### What is required
Which of the lines below mention the word "buttons"? Pull each one out.

***** Records *****

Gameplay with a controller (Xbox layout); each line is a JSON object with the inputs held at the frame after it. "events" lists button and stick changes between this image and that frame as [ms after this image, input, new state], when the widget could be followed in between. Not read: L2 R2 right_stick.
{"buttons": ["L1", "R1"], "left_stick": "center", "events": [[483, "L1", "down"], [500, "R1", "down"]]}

*****
***** Records *****

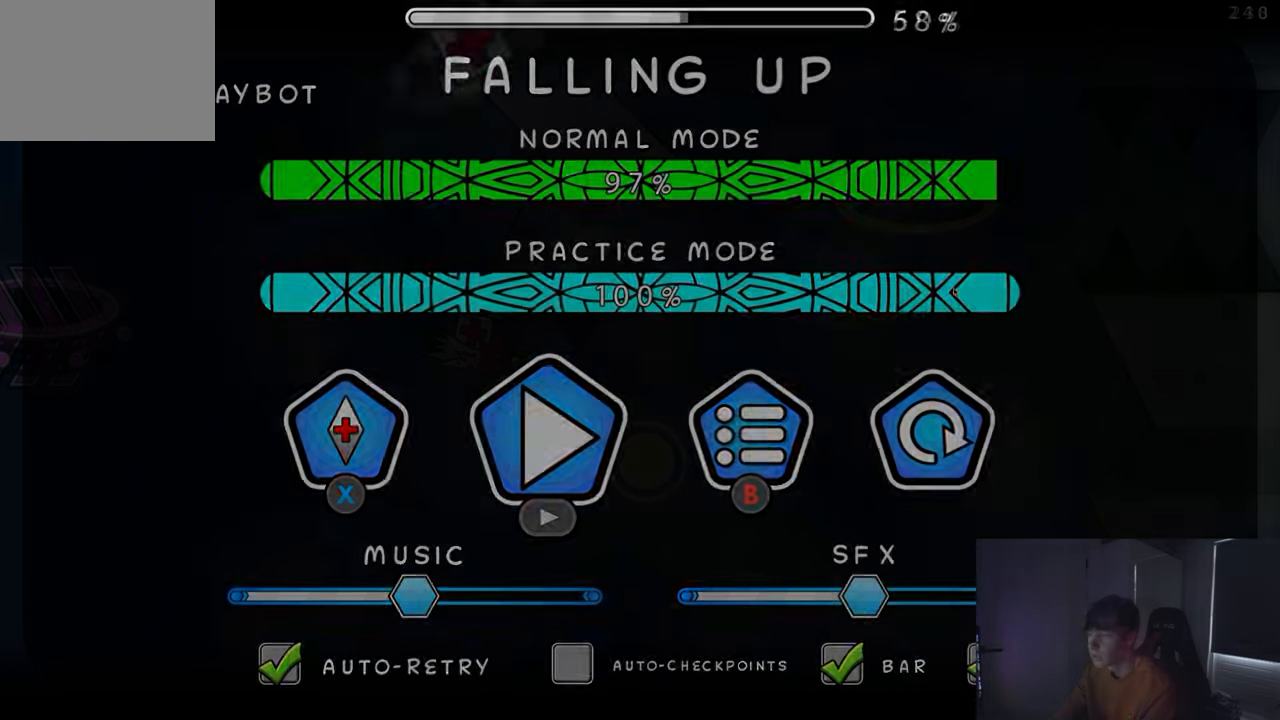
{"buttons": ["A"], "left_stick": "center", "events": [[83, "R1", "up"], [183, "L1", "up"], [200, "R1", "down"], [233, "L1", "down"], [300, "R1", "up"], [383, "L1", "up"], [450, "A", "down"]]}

*****
***** Records *****

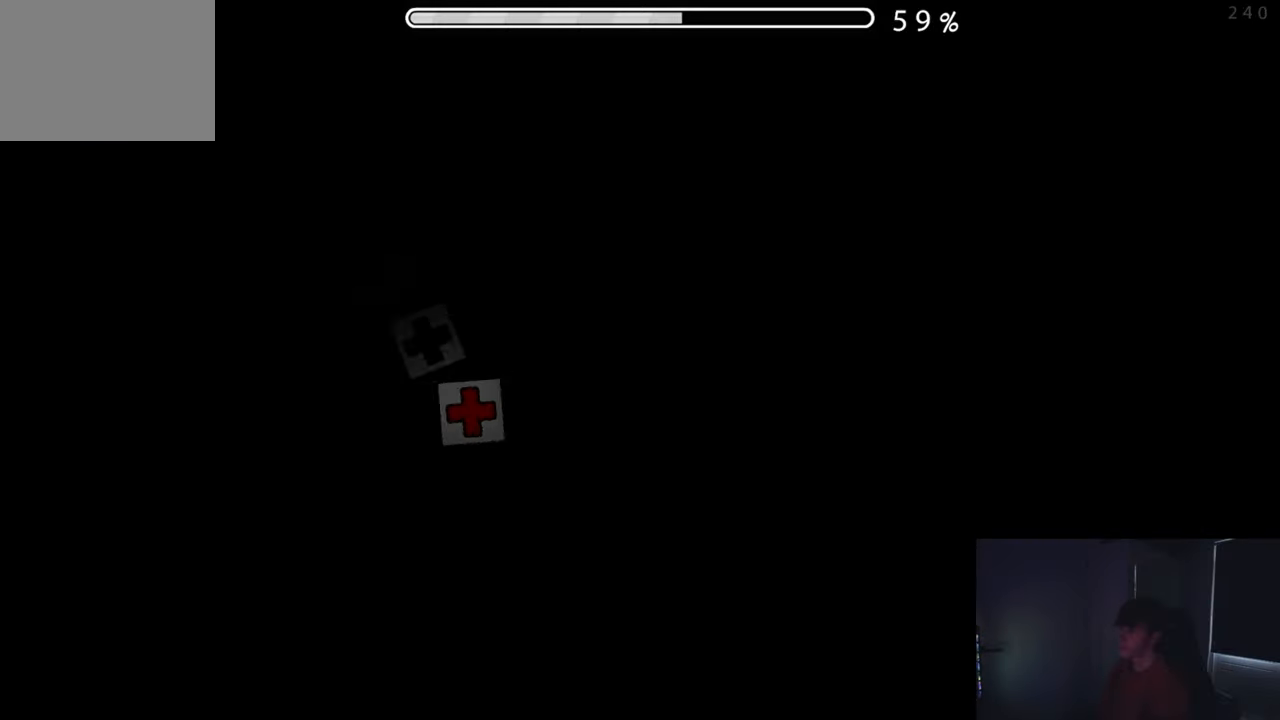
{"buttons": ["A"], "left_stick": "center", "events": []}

*****

### Written response
{"buttons": ["L1", "R1"], "left_stick": "center", "events": [[483, "L1", "down"], [500, "R1", "down"]]}
{"buttons": ["A"], "left_stick": "center", "events": [[83, "R1", "up"], [183, "L1", "up"], [200, "R1", "down"], [233, "L1", "down"], [300, "R1", "up"], [383, "L1", "up"], [450, "A", "down"]]}
{"buttons": ["A"], "left_stick": "center", "events": []}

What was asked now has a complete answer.